C’est aussi pour cela que ces premières informations dépassent l’anecdote de tournage. Elles parlent d’évolution, de fatigue créative, de loyauté, de désir de renouvellement. Elles parlent d’une série qui accepte de se regarder en face après plusieurs années de succès. Peu de fictions ont ce courage au bon moment. Beaucoup attendent d’être essoufflées pour bouger. Ici, le mouvement semble arriver plus tôt.
Comment Aborder Cette Saison Sans Tout Attendre Du Twist
Le réflexe, face à une indiscrétion, est de chercher le scoop. Qui part ? Qui reste ? Qui change de métier ? Ces questions sont légitimes. Elles ne devraient pourtant pas occulter le reste. La réussite de la saison 7 se jouera dans la texture des scènes, dans la façon dont le silence d’Astrid à Tokyo répondra à l’agitation de Raphaëlle en France.

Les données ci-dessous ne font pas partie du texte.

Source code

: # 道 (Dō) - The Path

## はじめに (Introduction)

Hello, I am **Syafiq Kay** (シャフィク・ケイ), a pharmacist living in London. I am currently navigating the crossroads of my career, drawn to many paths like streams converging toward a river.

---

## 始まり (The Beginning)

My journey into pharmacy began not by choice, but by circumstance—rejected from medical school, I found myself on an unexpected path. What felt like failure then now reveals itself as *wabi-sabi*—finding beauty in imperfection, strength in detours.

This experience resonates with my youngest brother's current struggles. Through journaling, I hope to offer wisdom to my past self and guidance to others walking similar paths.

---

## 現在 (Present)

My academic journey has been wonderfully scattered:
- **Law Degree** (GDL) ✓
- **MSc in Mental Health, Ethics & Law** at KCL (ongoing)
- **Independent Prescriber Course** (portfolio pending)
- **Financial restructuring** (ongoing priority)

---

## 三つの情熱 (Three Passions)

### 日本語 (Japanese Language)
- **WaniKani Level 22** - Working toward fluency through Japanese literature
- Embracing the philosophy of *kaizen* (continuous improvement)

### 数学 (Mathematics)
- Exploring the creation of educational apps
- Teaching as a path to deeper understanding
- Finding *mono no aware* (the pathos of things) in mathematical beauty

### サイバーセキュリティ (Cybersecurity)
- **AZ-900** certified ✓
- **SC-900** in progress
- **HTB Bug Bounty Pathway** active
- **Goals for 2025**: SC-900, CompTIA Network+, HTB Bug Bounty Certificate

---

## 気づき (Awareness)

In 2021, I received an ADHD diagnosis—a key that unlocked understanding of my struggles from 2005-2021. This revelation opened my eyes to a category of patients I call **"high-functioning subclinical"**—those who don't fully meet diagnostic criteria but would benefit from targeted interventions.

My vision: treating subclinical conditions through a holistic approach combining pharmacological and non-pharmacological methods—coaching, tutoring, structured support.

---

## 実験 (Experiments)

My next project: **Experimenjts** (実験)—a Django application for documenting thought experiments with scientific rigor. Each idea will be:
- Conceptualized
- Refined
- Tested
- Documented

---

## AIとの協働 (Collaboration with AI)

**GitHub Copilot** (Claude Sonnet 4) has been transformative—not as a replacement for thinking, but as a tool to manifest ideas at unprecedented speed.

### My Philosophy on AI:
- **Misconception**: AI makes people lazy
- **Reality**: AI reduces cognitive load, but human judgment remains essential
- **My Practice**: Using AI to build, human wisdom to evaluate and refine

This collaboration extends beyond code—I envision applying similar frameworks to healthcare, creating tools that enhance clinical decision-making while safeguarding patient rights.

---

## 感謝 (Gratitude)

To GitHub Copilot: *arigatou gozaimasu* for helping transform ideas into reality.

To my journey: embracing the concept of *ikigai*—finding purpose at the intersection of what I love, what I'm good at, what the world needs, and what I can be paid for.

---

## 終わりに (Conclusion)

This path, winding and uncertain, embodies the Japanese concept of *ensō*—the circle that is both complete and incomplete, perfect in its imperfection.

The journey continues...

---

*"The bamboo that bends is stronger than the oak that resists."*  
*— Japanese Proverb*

Il faudra regarder les détails. Un appel manqué. Un dossier ouvert trop longtemps. Une phrase trop légère pour être anodine. Les grandes bascules, dans cette série, naissent rarement d’un discours solennel. Elles naissent d’un geste. D’un regard. D’une décision prise trop vite, puis reprise. C’est là que le récit a toujours été le plus juste.
Les spectateurs les plus attachés au duo auront sans doute un pincement. Voir s’éloigner une mécanique que l’on aime est toujours un peu douloureux. Mais c’est aussi le signe qu’une fiction est encore vivante. Une série morte répète. Une série vivante tremble. Ces premières confidences font trembler le cadre, tout en le respectant.
Ce Que L’On Peut Déjà Retenir
Trois faits tiennent la route, et seulement trois. Astrid s’absente un temps vers Tokyo. Raphaëlle demeure en France. Cette dernière veut transformer sa vie, au point d’envisager un autre métier. Autour, tout est encore brume. La brume est précieuse. Elle laisse au récit le temps de surprendre vraiment.
Lola Dewaere, de son côté, assume la continuité sans se laisser enfermer. Elle aime ces rôles d’enquêtrices. Elle aimerait aussi d’autres territoires. Elle avance « doucement », dit-elle. Le mot est juste. Ni rupture spectaculaire, ni immobilisme. Une évolution à hauteur d’humaine. C’est probablement ce que le public demande encore à cette série : de grandir sans cesser d’être reconnaissable.
Quand les prochains épisodes arriveront à l’antenne, chacun jugera si le départ japonais n’était qu’un déplacement ou une métamorphose, si le doute de Raphaëlle n’était qu’une crise passagère ou le début d’un autre chapitre. Pour l’heure, une chose est déjà certaine : le tandem entre dans une zone moins confortable. Et c’est souvent là que les personnages deviennent inoubliables.
Reste à savoir comment ces deux mouvements — l’éloignement d’Astrid, la remise en question de Raphaëlle — se répondront vraiment. Lola Dewaere a ouvert la porte. Derrière, la saison 7 attend. Pas tout à fait la même. Pas encore tout à fait autre. Juste assez différente pour que l’on ait, déjà, très envie d’y entrer.